> _TASK REQUIREMENTS_
Only the lines from the start of the data through the one containing "and get| 16.2622472s|" belong in your answer; return them exactly.
ENTRIES SUPPLIED START
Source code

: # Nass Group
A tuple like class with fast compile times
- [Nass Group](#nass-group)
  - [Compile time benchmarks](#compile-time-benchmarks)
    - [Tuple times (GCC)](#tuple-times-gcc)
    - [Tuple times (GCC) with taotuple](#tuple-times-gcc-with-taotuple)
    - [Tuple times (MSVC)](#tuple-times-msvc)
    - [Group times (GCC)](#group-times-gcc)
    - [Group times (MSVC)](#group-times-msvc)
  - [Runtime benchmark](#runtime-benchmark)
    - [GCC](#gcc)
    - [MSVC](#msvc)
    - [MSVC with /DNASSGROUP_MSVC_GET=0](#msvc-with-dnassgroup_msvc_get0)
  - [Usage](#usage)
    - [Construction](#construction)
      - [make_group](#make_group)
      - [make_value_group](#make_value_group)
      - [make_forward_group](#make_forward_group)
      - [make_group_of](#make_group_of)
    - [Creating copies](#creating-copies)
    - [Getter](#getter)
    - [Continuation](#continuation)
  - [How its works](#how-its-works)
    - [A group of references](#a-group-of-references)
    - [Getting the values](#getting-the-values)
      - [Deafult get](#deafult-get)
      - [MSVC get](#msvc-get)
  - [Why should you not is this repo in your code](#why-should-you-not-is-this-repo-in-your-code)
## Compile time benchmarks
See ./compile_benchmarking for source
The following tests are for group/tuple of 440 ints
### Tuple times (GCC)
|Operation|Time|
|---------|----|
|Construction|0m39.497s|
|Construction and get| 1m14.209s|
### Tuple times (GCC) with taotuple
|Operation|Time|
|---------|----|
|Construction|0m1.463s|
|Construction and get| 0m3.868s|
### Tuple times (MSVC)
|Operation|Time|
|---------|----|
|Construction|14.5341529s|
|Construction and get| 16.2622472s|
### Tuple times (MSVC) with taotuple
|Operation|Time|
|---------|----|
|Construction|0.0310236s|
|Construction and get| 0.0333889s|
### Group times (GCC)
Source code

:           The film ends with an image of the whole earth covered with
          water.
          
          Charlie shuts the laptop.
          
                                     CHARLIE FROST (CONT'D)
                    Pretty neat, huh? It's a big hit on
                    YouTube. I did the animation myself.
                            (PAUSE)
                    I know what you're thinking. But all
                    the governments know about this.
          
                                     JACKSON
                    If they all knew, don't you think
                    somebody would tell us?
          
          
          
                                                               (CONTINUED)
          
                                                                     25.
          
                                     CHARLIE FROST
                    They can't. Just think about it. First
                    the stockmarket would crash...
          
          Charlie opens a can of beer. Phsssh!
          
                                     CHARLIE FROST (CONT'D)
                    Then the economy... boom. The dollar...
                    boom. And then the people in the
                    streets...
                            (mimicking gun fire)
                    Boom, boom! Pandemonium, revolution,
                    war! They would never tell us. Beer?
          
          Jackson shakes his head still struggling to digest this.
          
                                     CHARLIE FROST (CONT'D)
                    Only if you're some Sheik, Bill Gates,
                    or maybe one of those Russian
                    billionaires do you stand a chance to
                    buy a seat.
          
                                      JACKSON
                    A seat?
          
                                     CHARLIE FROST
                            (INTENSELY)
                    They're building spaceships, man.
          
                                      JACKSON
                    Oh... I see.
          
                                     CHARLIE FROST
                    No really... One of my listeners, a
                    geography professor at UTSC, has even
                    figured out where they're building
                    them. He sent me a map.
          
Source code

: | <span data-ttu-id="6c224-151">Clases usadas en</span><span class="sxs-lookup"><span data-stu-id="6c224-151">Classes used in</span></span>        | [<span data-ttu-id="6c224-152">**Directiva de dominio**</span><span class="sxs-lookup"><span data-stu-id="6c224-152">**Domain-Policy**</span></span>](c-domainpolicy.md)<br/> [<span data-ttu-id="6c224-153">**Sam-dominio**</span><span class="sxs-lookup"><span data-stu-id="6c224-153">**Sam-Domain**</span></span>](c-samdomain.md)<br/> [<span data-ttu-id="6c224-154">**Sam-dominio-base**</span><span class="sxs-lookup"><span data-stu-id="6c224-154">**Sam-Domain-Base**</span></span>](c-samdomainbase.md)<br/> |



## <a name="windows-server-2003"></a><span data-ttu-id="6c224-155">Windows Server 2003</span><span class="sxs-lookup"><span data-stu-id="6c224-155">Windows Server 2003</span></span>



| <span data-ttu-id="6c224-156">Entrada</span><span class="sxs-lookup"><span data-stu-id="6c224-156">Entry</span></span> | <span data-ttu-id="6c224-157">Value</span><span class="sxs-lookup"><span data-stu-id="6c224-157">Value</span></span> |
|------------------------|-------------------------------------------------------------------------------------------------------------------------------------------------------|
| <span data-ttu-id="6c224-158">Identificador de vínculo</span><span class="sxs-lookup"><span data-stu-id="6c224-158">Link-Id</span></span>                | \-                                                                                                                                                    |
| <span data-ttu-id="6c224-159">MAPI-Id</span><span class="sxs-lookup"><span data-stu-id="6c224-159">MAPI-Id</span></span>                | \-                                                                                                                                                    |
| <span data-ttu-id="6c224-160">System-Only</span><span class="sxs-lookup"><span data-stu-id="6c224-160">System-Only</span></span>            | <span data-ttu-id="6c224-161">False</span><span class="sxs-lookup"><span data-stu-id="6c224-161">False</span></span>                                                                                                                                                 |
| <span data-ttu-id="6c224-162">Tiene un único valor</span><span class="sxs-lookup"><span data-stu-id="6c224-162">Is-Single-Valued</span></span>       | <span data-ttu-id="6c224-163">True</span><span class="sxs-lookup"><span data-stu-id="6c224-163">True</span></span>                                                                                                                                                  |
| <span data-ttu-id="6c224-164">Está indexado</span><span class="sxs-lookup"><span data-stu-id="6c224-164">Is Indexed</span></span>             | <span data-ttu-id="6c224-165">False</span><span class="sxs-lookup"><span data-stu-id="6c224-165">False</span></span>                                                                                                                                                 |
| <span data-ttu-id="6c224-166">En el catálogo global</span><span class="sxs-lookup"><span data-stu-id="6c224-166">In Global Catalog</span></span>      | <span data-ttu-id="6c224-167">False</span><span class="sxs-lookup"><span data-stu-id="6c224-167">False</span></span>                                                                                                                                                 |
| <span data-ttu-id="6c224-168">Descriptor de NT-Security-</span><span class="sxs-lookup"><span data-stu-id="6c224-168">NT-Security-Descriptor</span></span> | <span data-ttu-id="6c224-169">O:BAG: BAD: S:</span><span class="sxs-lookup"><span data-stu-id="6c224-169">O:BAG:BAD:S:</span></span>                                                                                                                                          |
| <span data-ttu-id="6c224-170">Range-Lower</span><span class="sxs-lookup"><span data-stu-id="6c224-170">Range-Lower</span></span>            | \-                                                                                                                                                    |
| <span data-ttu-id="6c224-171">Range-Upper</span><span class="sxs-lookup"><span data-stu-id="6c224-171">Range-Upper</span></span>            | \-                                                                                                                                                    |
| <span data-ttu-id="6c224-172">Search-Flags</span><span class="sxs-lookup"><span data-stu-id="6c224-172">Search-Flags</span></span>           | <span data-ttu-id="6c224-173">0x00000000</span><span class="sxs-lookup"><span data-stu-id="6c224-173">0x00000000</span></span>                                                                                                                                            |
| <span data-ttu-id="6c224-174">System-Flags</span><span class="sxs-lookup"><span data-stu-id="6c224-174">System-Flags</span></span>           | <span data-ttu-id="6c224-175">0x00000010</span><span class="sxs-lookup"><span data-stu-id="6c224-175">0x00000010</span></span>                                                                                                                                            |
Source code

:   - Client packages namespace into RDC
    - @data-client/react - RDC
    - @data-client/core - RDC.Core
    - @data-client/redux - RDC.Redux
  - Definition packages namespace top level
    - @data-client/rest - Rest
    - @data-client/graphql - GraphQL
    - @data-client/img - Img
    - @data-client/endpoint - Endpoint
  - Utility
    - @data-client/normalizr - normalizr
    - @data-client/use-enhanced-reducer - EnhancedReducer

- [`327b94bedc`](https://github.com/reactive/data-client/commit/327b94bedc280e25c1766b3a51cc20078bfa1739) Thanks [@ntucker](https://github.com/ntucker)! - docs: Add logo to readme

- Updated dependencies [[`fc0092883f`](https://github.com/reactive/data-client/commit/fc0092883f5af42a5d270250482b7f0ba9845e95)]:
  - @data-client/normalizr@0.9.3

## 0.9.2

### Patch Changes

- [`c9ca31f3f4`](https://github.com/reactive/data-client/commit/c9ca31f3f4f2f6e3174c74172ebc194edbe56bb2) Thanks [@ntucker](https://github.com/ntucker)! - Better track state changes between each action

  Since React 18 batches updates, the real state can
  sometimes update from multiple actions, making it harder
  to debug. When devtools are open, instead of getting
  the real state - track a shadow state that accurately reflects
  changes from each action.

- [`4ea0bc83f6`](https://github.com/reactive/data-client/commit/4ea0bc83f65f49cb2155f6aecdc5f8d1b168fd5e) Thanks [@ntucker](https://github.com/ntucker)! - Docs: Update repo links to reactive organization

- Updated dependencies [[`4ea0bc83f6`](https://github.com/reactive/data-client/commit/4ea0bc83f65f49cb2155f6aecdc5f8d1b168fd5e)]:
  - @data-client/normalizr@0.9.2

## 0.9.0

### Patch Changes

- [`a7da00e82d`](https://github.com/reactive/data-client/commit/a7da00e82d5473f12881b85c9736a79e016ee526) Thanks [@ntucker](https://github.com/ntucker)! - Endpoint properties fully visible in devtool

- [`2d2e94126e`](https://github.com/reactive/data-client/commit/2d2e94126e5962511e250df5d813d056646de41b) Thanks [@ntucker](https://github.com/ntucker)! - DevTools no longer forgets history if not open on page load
ENTRIES SUPPLIED END
> _OUTPUT OF THE EXERCISE_
Source code

: # Nass Group
A tuple like class with fast compile times
- [Nass Group](#nass-group)
  - [Compile time benchmarks](#compile-time-benchmarks)
    - [Tuple times (GCC)](#tuple-times-gcc)
    - [Tuple times (GCC) with taotuple](#tuple-times-gcc-with-taotuple)
    - [Tuple times (MSVC)](#tuple-times-msvc)
    - [Group times (GCC)](#group-times-gcc)
    - [Group times (MSVC)](#group-times-msvc)
  - [Runtime benchmark](#runtime-benchmark)
    - [GCC](#gcc)
    - [MSVC](#msvc)
    - [MSVC with /DNASSGROUP_MSVC_GET=0](#msvc-with-dnassgroup_msvc_get0)
  - [Usage](#usage)
    - [Construction](#construction)
      - [make_group](#make_group)
      - [make_value_group](#make_value_group)
      - [make_forward_group](#make_forward_group)
      - [make_group_of](#make_group_of)
    - [Creating copies](#creating-copies)
    - [Getter](#getter)
    - [Continuation](#continuation)
  - [How its works](#how-its-works)
    - [A group of references](#a-group-of-references)
    - [Getting the values](#getting-the-values)
      - [Deafult get](#deafult-get)
      - [MSVC get](#msvc-get)
  - [Why should you not is this repo in your code](#why-should-you-not-is-this-repo-in-your-code)
## Compile time benchmarks
See ./compile_benchmarking for source
The following tests are for group/tuple of 440 ints
### Tuple times (GCC)
|Operation|Time|
|---------|----|
|Construction|0m39.497s|
|Construction and get| 1m14.209s|
### Tuple times (GCC) with taotuple
|Operation|Time|
|---------|----|
|Construction|0m1.463s|
|Construction and get| 0m3.868s|
### Tuple times (MSVC)
|Operation|Time|
|---------|----|
|Construction|14.5341529s|
|Construction and get| 16.2622472s|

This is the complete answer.